Bangladesh eases data rules, drops jail terms for tech

Bangladesh’s Advisory Council has approved amendments to the country’s Personal Data Protection Ordinance, easing data localisation rules and removing jail terms for violations by technology firms.

Chief Adviser’s Press Secretary Shafiqul Alam disclosed the information at a briefing at the Foreign Service Academy in Dhaka on Thursday (January 8).

Under the revised provisions, only data linked to government-designated Critical Information Infrastructure (CII)—as defined under the Cyber Security Ordinance—must be stored within Bangladesh.

The change also softens a broader requirement introduced under the ordinance gazetted in November last year. 

Previously, technology companies were required to keep at least one synchronised, real-time copy of user data inside Bangladesh. 

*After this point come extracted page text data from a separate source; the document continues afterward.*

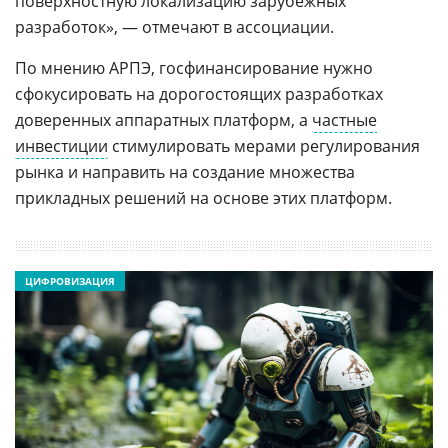
поверхностную локализацию зарубежных
разработок», — отмечают в ассоциации.
По мнению АРПЭ, госфинансирование нужно
сфокусировать на дорогостоящих разработках
доверенных аппаратных платформ, а
частные
инвестиции
стимулировать мерами регулирования
рынка и направить на создание множества
прикладных решений на основе этих платформ.
ЦИФРОВИЗАЦИЯ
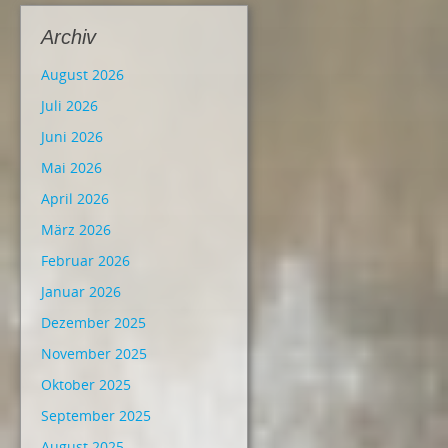
Archiv
August 2026
Juli 2026
Juni 2026
Mai 2026
April 2026
März 2026
Februar 2026
Januar 2026
Dezember 2025
November 2025
Oktober 2025
September 2025
August 2025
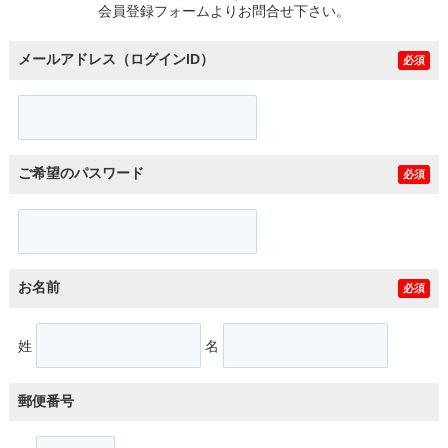
会員登録フォームよりお問合せ下さい。
メールアドレス（ログインID）
必須
ご希望のパスワード
必須
お名前
必須
姓
名
郵便番号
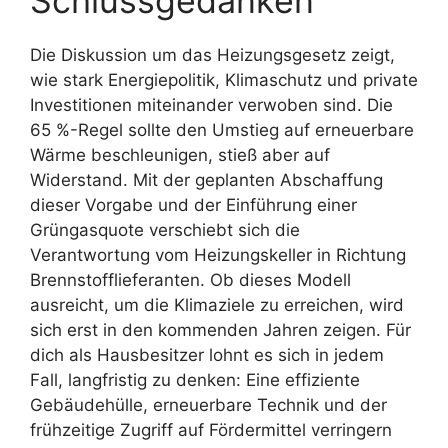
Schlussgedanken
Die Diskussion um das Heizungsgesetz zeigt,
wie stark Energiepolitik, Klimaschutz und private
Investitionen miteinander verwoben sind. Die
65 %-Regel sollte den Umstieg auf erneuerbare
Wärme beschleunigen, stieß aber auf
Widerstand. Mit der geplanten Abschaffung
dieser Vorgabe und der Einführung einer
Grüngasquote verschiebt sich die
Verantwortung vom Heizungskeller in Richtung
Brennstofflieferanten. Ob dieses Modell
ausreicht, um die Klimaziele zu erreichen, wird
sich erst in den kommenden Jahren zeigen. Für
dich als Hausbesitzer lohnt es sich in jedem
Fall, langfristig zu denken: Eine effiziente
Gebäudehülle, erneuerbare Technik und der
frühzeitige Zugriff auf Fördermittel verringern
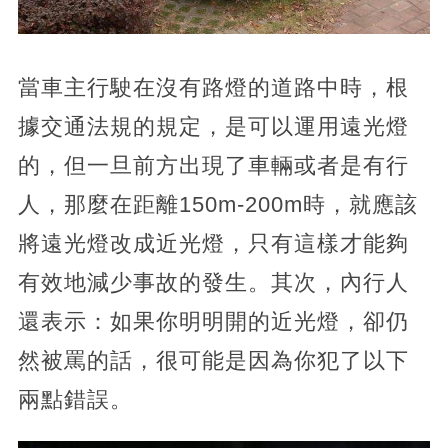
當車主行駛在沒有路燈的道路中時，根
據交通法規的規定，是可以運用遠光燈
的，但一旦前方出現了車輛或者是有行
人，那麼在距離150m-200m時，就應該
將遠光燈改成近光燈，只有這樣才能夠
有效地減少事故的發生。其次，內行人
還表示：如果你明明開的近光燈，卻仍
然被罵的話，很可能是因為你犯了以下
兩點錯誤。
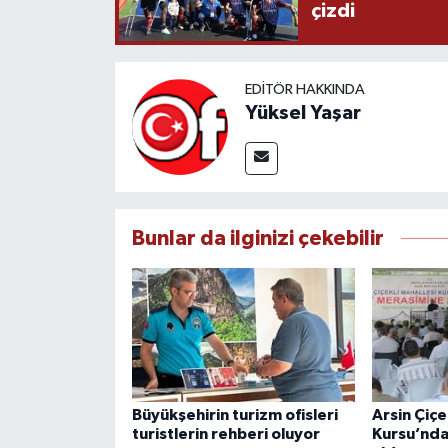
çizdi
EDITÖR HAKKINDA
Yüksel Yaşar
Bunlar da ilginizi çekebilir
Büyükşehirin turizm ofisleri
Arsin Çiçe
turistlerin rehberi oluyor
Kursu’nda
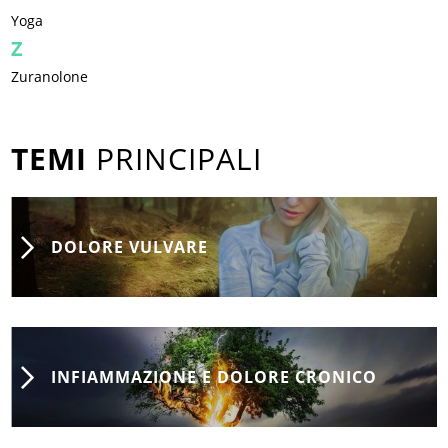
Yoga
Z
Zuranolone
TEMI
PRINCIPALI
DOLORE VULVARE
INFIAMMAZIONE E DOLORE CRONICO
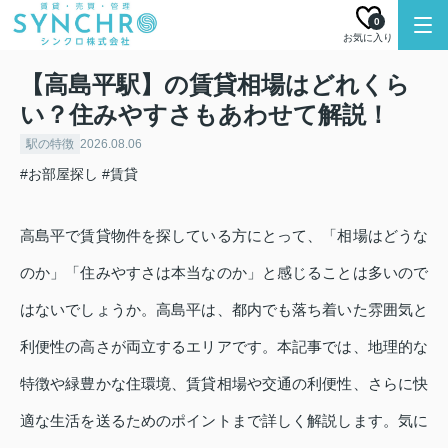
0
お気に入り
【高島平駅】の賃貸相場はどれくら
い？住みやすさもあわせて解説！
駅の特徴
2026.08.06
#お部屋探し
#賃貸
高島平で賃貸物件を探している方にとって、「相場はどうな
のか」「住みやすさは本当なのか」と感じることは多いので
はないでしょうか。高島平は、都内でも落ち着いた雰囲気と
利便性の高さが両立するエリアです。本記事では、地理的な
特徴や緑豊かな住環境、賃貸相場や交通の利便性、さらに快
適な生活を送るためのポイントまで詳しく解説します。気に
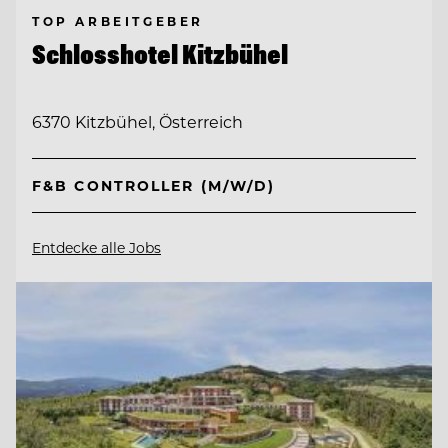
TOP ARBEITGEBER
Schlosshotel Kitzbühel
6370 Kitzbühel, Österreich
F&B CONTROLLER (M/W/D)
Entdecke alle Jobs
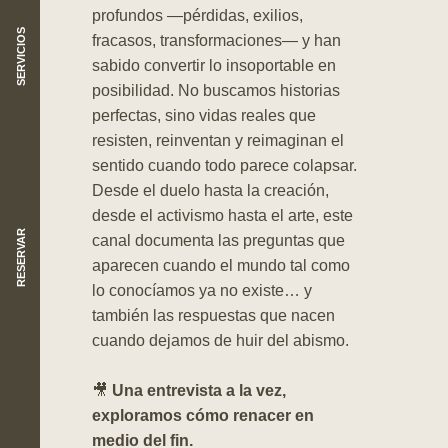
profundos —pérdidas, exilios,
SERVICIOS
fracasos, transformaciones— y han
sabido convertir lo insoportable en
posibilidad. No buscamos historias
perfectas, sino vidas reales que
resisten, reinventan y reimaginan el
sentido cuando todo parece colapsar.
Desde el duelo hasta la creación,
desde el activismo hasta el arte, este
RESERVAR
canal documenta las preguntas que
aparecen cuando el mundo tal como
lo conocíamos ya no existe… y
también las respuestas que nacen
cuando dejamos de huir del abismo.
🎥
Una entrevista a la vez,
exploramos cómo renacer en
medio del fin.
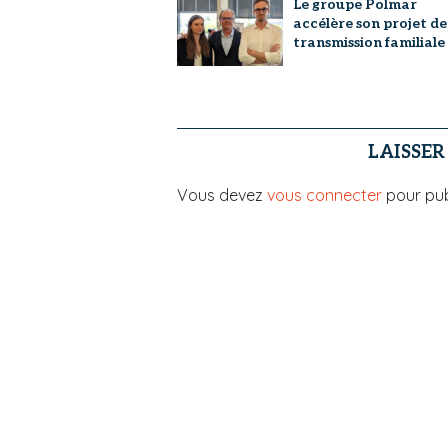
Le groupe Polmar
accélère son projet de
transmission familiale
LAISSE
Vous devez
vous connecter
pour pub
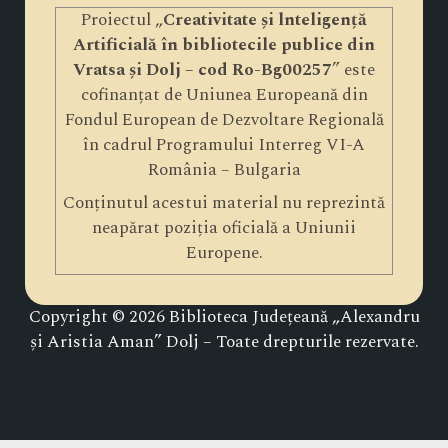
Proiectul „
Creativitate și lnteligență
Artificială în bibliotecile publice din
Vratsa și Dolj – cod Ro-Bg00257
” este
cofinanțat de Uniunea Europeană din
Fondul European de Dezvoltare Regională
în cadrul Programului Interreg VI-A
România – Bulgaria
Conținutul acestui material nu reprezintă
neapărat poziția oficială a Uniunii
Europene.
Copyright © 2026 Biblioteca Județeană „Alexandru
și Aristia Aman” Dolj – Toate drepturile rezervate.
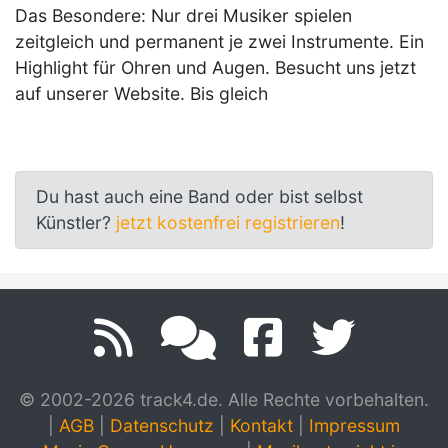
Das Besondere: Nur drei Musiker spielen
zeitgleich und permanent je zwei Instrumente. Ein
Highlight für Ohren und Augen. Besucht uns jetzt
auf unserer Website. Bis gleich
Du hast auch eine Band oder bist selbst
Künstler?
jetzt kostenfrei registrieren
!
© 2002-2026 track4.de. Alle Rechte vorbehalten.
|
AGB
|
Datenschutz
|
Kontakt
|
Impressum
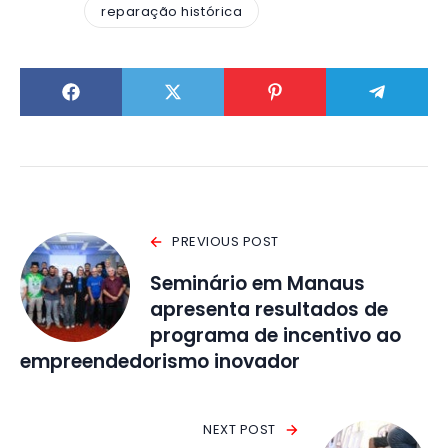
reparação histórica
PREVIOUS POST
Seminário em Manaus
apresenta resultados de
programa de incentivo ao
empreendedorismo inovador
NEXT POST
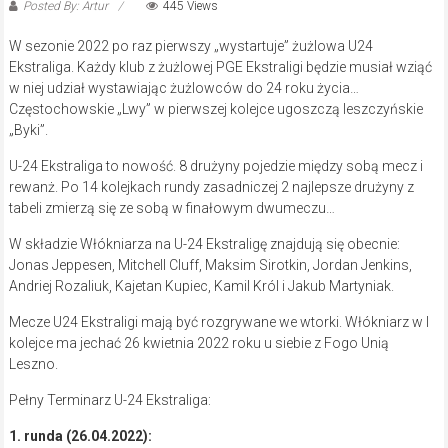
Posted By: Artur
445 Views
W sezonie 2022 po raz pierwszy „wystartuje” żużlowa U24
Ekstraliga. Każdy klub z żużlowej PGE Ekstraligi będzie musiał wziąć
w niej udział wystawiając żużlowców do 24 roku życia…
Częstochowskie „Lwy” w pierwszej kolejce ugoszczą leszczyńskie
„Byki”.
U-24 Ekstraliga to nowość. 8 drużyny pojedzie między sobą mecz i
rewanż. Po 14 kolejkach rundy zasadniczej 2 najlepsze drużyny z
tabeli zmierzą się ze sobą w finałowym dwumeczu…
W składzie Włókniarza na U-24 Ekstraligę znajdują się obecnie:
Jonas Jeppesen, Mitchell Cluff, Maksim Sirotkin, Jordan Jenkins,
Andriej Rozaliuk, Kajetan Kupiec, Kamil Król i Jakub Martyniak.
Mecze U24 Ekstraligi mają być rozgrywane we wtorki. Włókniarz w I
kolejce ma jechać 26 kwietnia 2022 roku u siebie z Fogo Unią
Leszno.
Pełny Terminarz U-24 Ekstraliga:
1. runda (26.04.2022):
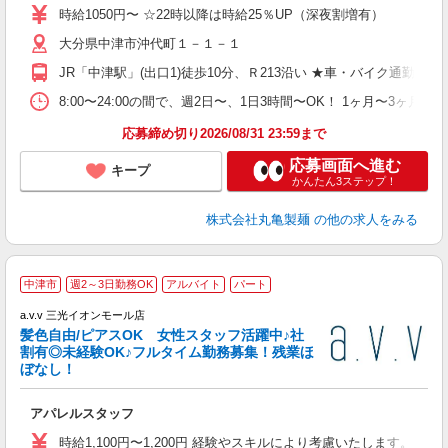
者
時給1050円〜 ☆22時以降は時給25％UP（深夜割増有）
歓
大分県中津市沖代町１－１－１
～
り
JR「中津駅」(出口1)徒歩10分、Ｒ213沿い ★車・バイク通
勤
べ
8:00〜24:00の間で、週2日〜、1日3時間〜OK！ 1ヶ月〜
迎
応募締め切り2026/08/31 23:59まで
応募画面へ進む
キープ
かんたん3ステップ！
株式会社丸亀製麺
の他の求人をみる
世
中津市
週2～3日勤務OK
アルバイト
パート
集
a.v.v 三光イオンモール店
髪色自由/ピアスOK 女性スタッフ活躍中♪社
割有◎未経験OK♪フルタイム勤務募集！残業ほ
ぼなし！
皆
アパレルスタッフ
未
日
時給1,100円〜1,200円 経験やスキルにより考慮いたします。 試用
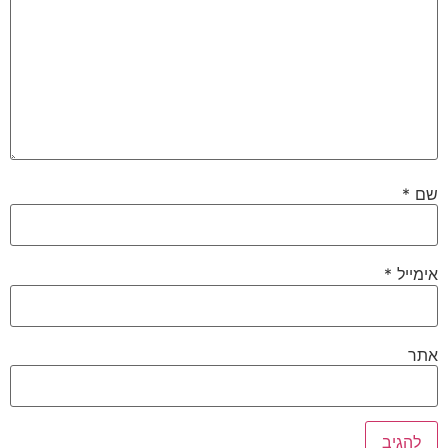
שם
*
אימייל
*
אתר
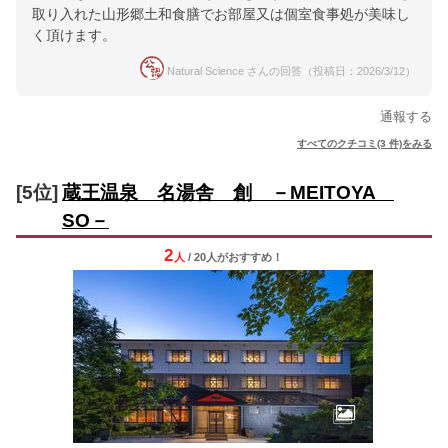
取り入れた山形郷土和食膳でお部屋又は個室食事処が美味し
く頂けます。
Natural Science さんの回答（投稿日：2026/3/12）
通報する
すべてのクチコミ(3 件)をみる
[5位]
蔵王温泉 名湯舎 創 －MEITOYA
SO－
2
人
/ 20人
が
おすすめ！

Under the amendment, that requirement will apply only to “restricted personal data”, meaning cloud-stored data classified under the strictest controls.

The amended framework also revises punishment provisions. Whereas the earlier ordinance allowed for both imprisonment and financial penalties for breaches of personal data or infringements of users’ rights, the revised version removes imprisonment, leaving monetary fines as the sole form of sanction.

Press Secretary Shafiqul Alam said that the changes were made in response to concerns raised by major service providers widely used in Bangladesh, including Meta and Alphabet, regarding specific provisions of the ordinance. 

The government expects the updated rules to help attract investment in data and cloud-based services, he added.